Когда открыл — снова увидел Люса, окруженного иллюзией и потому похожего на пожилого мужчину в белом. Трансляцию он прекратил. Темные глаза смотрели недвижно куда-то мне в самую душу.
— Слушай же меня, последний из рода Белых Королей. Мы, те, что были до тебя, дадим тебе избавление от проклятия Вьюги, трон — он твой по праву, и, по истечении тридцати лет — бессмертие. Ты будешь править севером с оглядкой на решения совета старейшин, которых мы восстановим так же, как возродился я. После ты сам займешь место в одном ряду с нами. Взамен ты должен предоставить себя нашим чтецам и целителям всецело, довериться нам полностью, открыться и затем использовать свою силу во благо народа севера. Силой своей ты поднимешь из вечно холодных недр ледяную армию, и она защитит нас.
Я вспомнил войско, высеченное изо льда, которое мы видели, проходя под замком Сорос.
— Я? Один? Подниму?
— Не один. Твои братья — истинные Дети Зимы — помогут тебе.
— Но как... Разве лед выстоит против танков и артиллерии?
Люс Мирсин сдержанно улыбнулся — так улыбаются дуракам.
— Помни, что находится на чаше весов, когда будешь принимать решение, — сказал он. — Как только ты согласишься, мы избавим тебя от холода. Все может кончиться в один миг. Все зависит лишь от тебя.
— А что, если я откажусь? — спросил я.
— Ты умрешь, — сказала с улыбкой девочка в белом платье и сомкнула ладошку.
Свет ледяного осколка угас, и наступила тьма.
Найк не чувствовал себя хорошо. К вечеру того пасмурного дня он понял, что в сравнении с собой обычным он очень слаб. Спасало лишь то, что, в сущности, он был достаточно крепким, и все же появившаяся откуда-то отдышка и сердце, принявшееся танцевать канкан только лишь оттого, что он решил подняться со стула, привнесли в его бытие новые, не слишком приятные ощущения.

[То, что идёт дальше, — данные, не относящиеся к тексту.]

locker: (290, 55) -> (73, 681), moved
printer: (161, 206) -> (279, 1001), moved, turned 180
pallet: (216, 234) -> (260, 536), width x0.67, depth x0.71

А еще что-то смутно кололо в груди, но недостаточно сильно, чтобы бить тревогу.
Так ему, по крайней мере, казалось тогда.
План Кей звучал как сумасбродство. Впрочем, другого не было.

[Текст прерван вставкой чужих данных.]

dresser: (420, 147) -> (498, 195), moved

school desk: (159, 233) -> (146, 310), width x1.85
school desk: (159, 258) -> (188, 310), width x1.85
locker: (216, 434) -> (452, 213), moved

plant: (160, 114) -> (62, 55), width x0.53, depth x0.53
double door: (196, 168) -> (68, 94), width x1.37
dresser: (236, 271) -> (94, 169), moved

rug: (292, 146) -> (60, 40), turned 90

К вечеру в дом действительно вернулся сморщенный старичок с хитрыми черными глазами и принес на горбу мешок с каким-то барахлом. Виталис оказался ветераном Войны Причин и следующей за ней гражданской войны, да к тому же радиолюбителем. В свое время он сражался на стороне магов, будучи при этом неопознанным поглощающим. Он был случайно идентифицирован, и это полностью изменило его жизнь. С тех времен у него остались связи, верность старой гильдии и кое-какие припасы, в частности — зимняя военная форма поглощающих, судя по цвету и отделке — парадная. Сохранилась она на удивление хорошо.

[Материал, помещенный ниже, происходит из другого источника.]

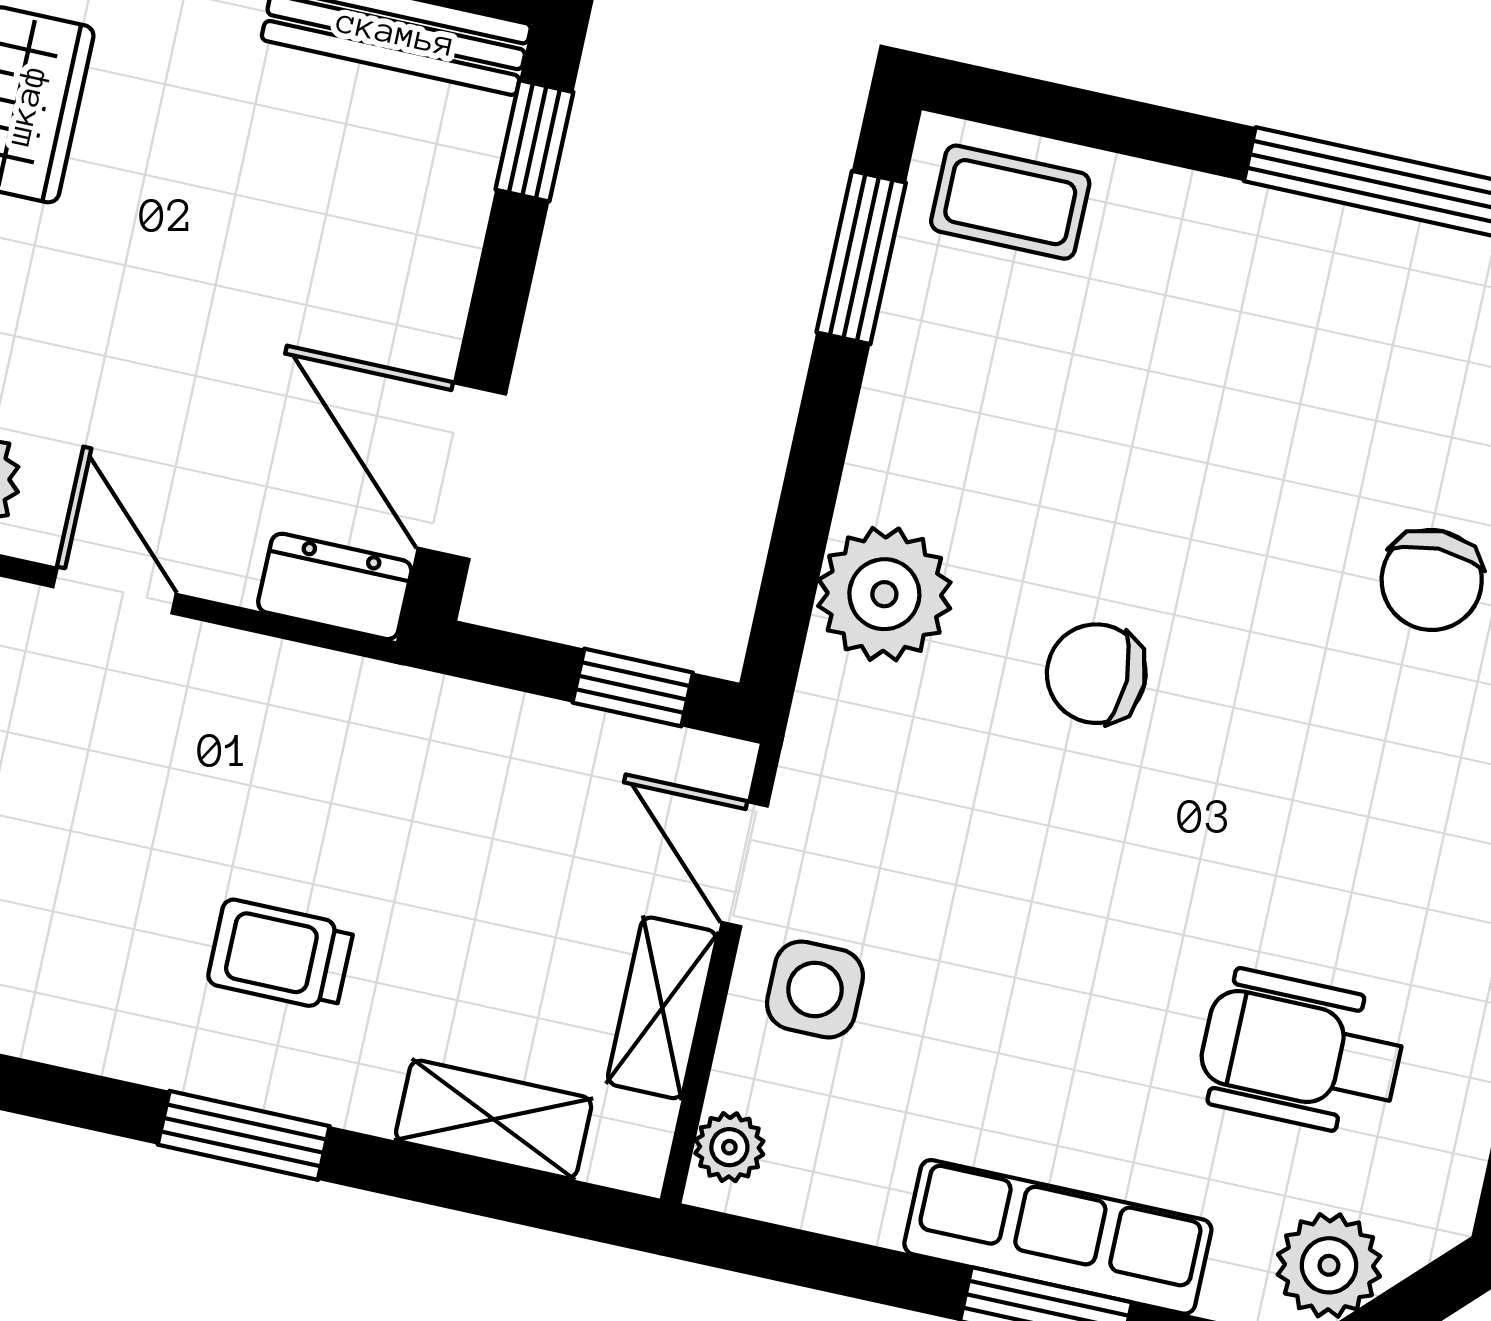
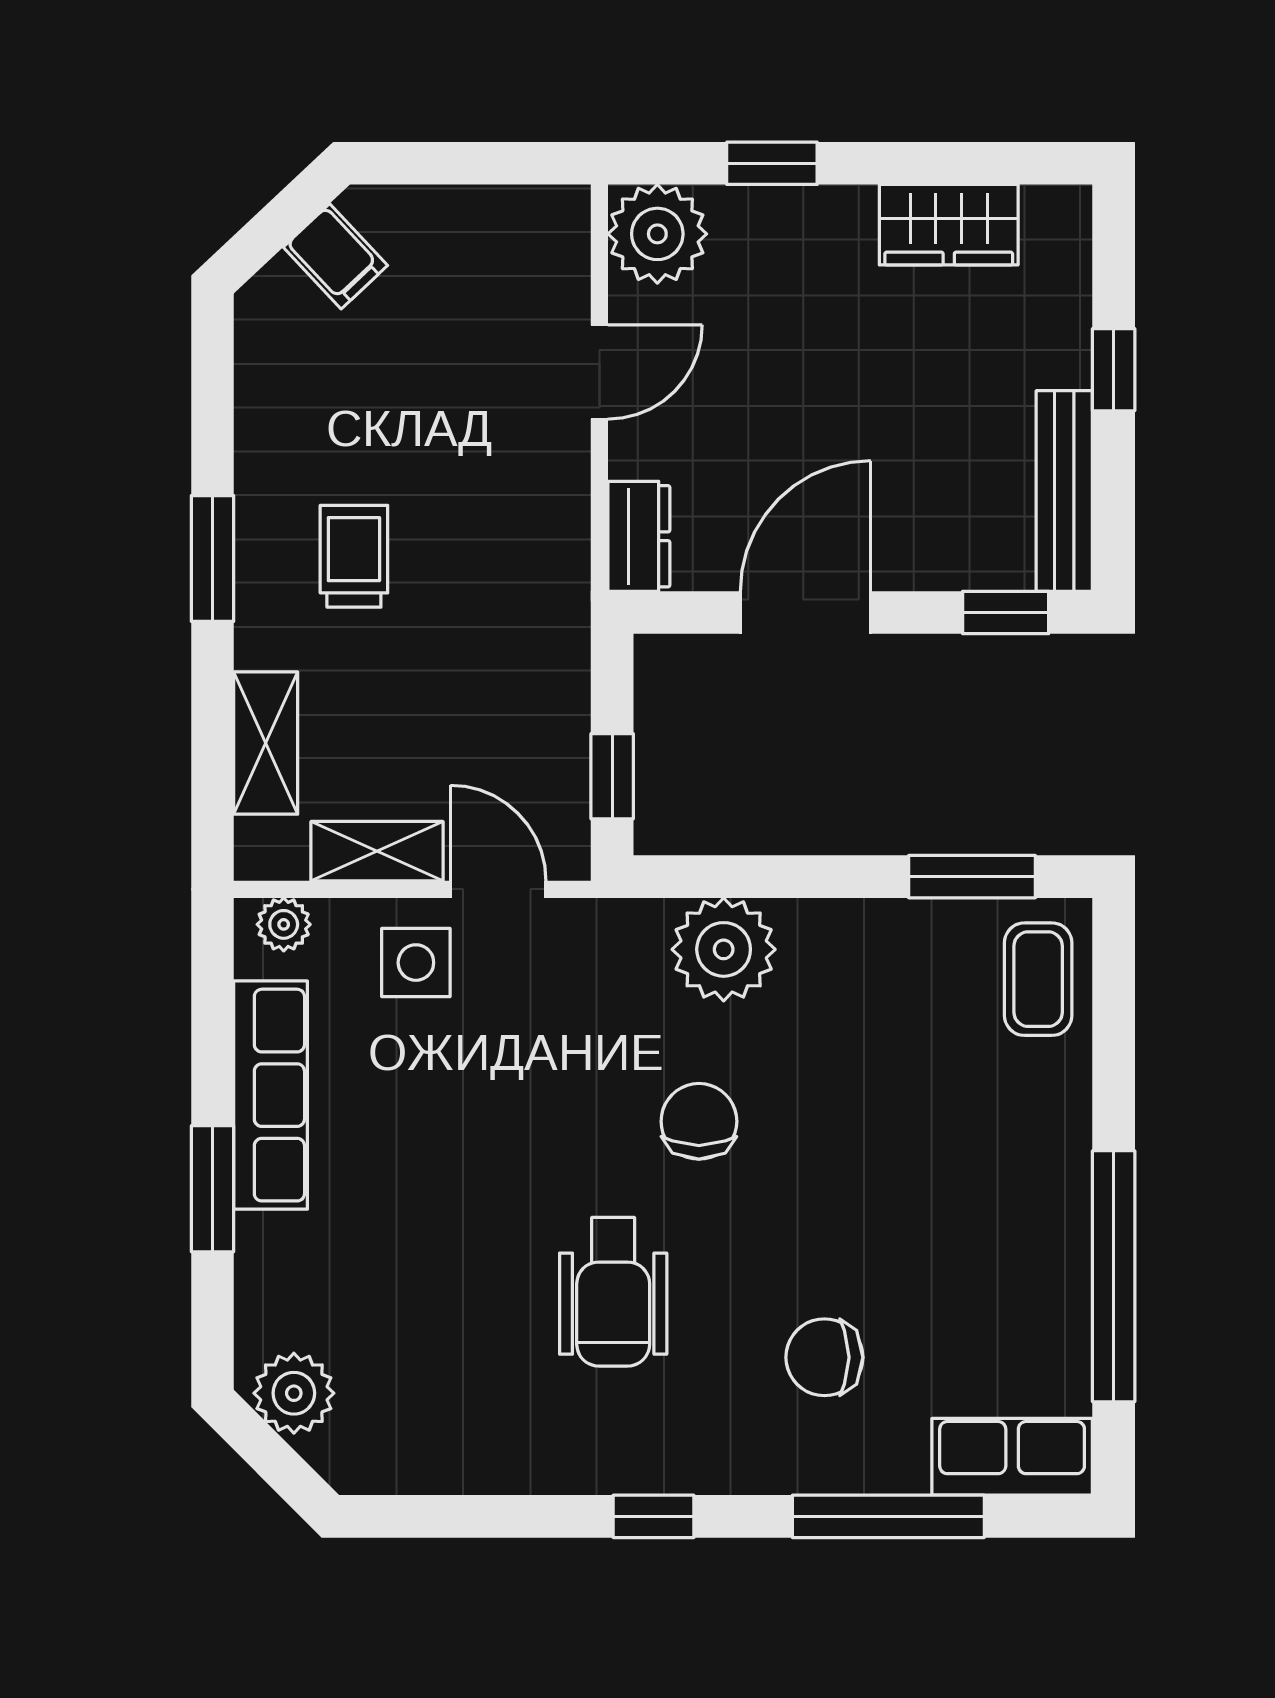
door: (462, 471) -> (806, 612), moved
door: (745, 864) -> (498, 889), hinge flipped
wheelchair: (1301, 1053) -> (613, 1292), moved, turned 180
row of seats: (1058, 1237) -> (271, 1095), moved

Из десяти комплектов удалось собрать удобоваримые костюмы для всех троих молодых магов.
— Да, это именно тот эффект, который должны внушать поглощающие, — сказала Кей, разглядывая себя в зеркале.
— И тепленько, — одобрила Ирвис.
Кей стянула волосы в тугой хвост на затылке и заплела его в косу, велев сделать то же самое Ирвис.
— А ты вот держи фуражку с кокардой и ботву свою под нее хорошенько спрячь, — наказала она Найку. — Итак, слушаем меня сюда. Говорите по минимуму. Лица должны быть строгие, просящие кирпича, презрение должно сочиться из всех щелей, маленькие дети должны при виде вас плакать и звать мамочку. Всем ясно? Ирвис, никаких улыбок! Ты теперь — чернодырая сволочь, твои руки по локоть в крови невинных младенцев, сердец нам на склад не завезли, у-у! Мы нагоняем ужас и страх. Мы — стальной кулак гильдии номер пять, не знающий слова "пироженка".
— В этом берете неудобно, — признался Найк.